Check the appropriate box below if the Form 8-K filing is intended to simultaneously satisfy the filing obligation of the registrant under any of the following provisions:

 

¨ Written communications pursuant to Rule 425 under the Securities Act (17 CFR 230.425)

 

¨ Soliciting material pursuant to Rule 14a-12 under the Exchange Act (17 CFR 240.14a-12)

 

¨ Pre-commencement communications pursuant to Rule 14d-2(b) under the Exchange Act (17 CFR 240.14d- 2(b))

 

¨ Pre-commencement communications pursuant to Rule 13e-4(c) under the Exchange Act (17 CFR 240.13e-4(c))

 

 

 


Item 2.02 Results of Operations and Financial Condition.

On July 21, 2016, Computer Task Group, Incorporated (the “Company”) issued a press release announcing preliminary financial results for its 2016 second quarter that is furnished with this report as Exhibit 99.1.

Item 5.02 Departure of Directors or Certain Officers; Election of Directors; Appointment of Certain Officers; Compensatory Arrangements of Certain Officers.

On July 19, 2016, Mr. Clifford Bleustein resigned by mutual agreement as the Chief Executive Officer, President and a member of the Board of Directors (the “Board”) of the Company effective July 21, 2016. In connection with Mr. Bleustein’s departure, the Company entered into a Separation Agreement with Mr. Bleustein (the “Separation Agreement”) setting forth the terms and conditions of Mr. Bleustein’s departure from the Company. The foregoing description of the Separation Agreement does not purport to be complete and is qualified in its entirety by reference to the text of the Separation Agreement, which is attached to this Current Report on Form 8-K as Exhibit 10.1 and incorporated herein by reference.

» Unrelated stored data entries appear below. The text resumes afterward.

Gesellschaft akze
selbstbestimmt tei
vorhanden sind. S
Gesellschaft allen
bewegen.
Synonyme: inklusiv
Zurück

On July 21, 2016, the Board appointed Mr. Arthur W. (“Bud”) Crumlish as the Chief Executive Officer and President of the Company in replacement of Mr. Bleustein and appointed him to the Board to fill the vacant seat. His term will expire at the next annual meeting of the Company’s stockholders.

Mr. Crumlish has been with the Company since 1990 and has most recently served as Senior Vice President and General Manager of Strategic Staffing Services (SSS), the Company’s largest business unit for the past 15 years. In the general manager role for SSS, Mr. Crumlish currently oversees business development, delivery, sales, and recruiting for many of the Company’s largest customers. Prior to assuming his previous position, he served as financial controller for the Company’s Strategic Staffing Services division, where he was responsible for business plan development, financial reporting and analysis, pricing, contractual compliance, and policy/procedure implementation. Mr. Crumlish was also manager of general accounting and financial controller of the Company’s IBM national team. Mr. Crumlish earned a master of business administration degree from Canisius College in Buffalo, New York, and a Bachelor of Science degree from Niagara University in Niagara Falls, New York.

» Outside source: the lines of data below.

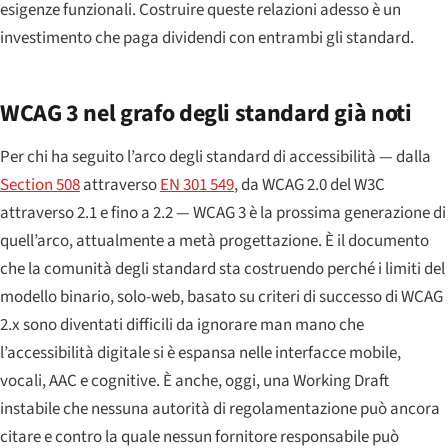
esigenze funzionali. Costruire queste relazioni adesso è un
investimento che paga dividendi con entrambi gli standard.
WCAG 3 nel grafo degli standard già noti
Per chi ha seguito l’arco degli standard di accessibilità — dalla
Section 508
attraverso
EN 301 549
, da WCAG 2.0 del W3C
attraverso 2.1 e fino a 2.2 — WCAG 3 è la prossima generazione di
quell’arco, attualmente a metà progettazione. È il documento
che la comunità degli standard sta costruendo perché i limiti del
modello binario, solo-web, basato su criteri di successo di WCAG
2.x sono diventati difficili da ignorare man mano che
l’accessibilità digitale si è espansa nelle interfacce mobile,
vocali, AAC e cognitive. È anche, oggi, una Working Draft
instabile che nessuna autorità di regolamentazione può ancora
citare e contro la quale nessun fornitore responsabile può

Mr. Crumlish has no family relationships with any other officer or director of the Company.

Item 9.01 Financial Statements and Exhibits.

 

(d) Exhibits

 

Exhibit
Number

  

Description

10.1    Separation Agreement dated July 19, 2016 between Computer Task Group, Incorporated and Clifford Bleustein.
99.1    Press Release, dated July 21, 2016.


SIGNATURE

Pursuant to the requirements of the Securities Exchange Act of 1934, the registrant has duly caused this report to be signed on its behalf by the undersigned hereunto duly authorized.

 

    COMPUTER TASK GROUP, INCORPORATED
Date: July 21, 2016     By:  

/s/ Peter P. Radetich

      Peter P. Radetich
      Senior Vice President, General Counsel & Secretary


EXHIBIT INDEX

 

Exhibit
Number

  

Description

10.1    Separation Agreement dated July 19, 2016 between Computer Task Group, Incorporated and Clifford Bleustein.
99.1    Press Release, dated July 21, 2016.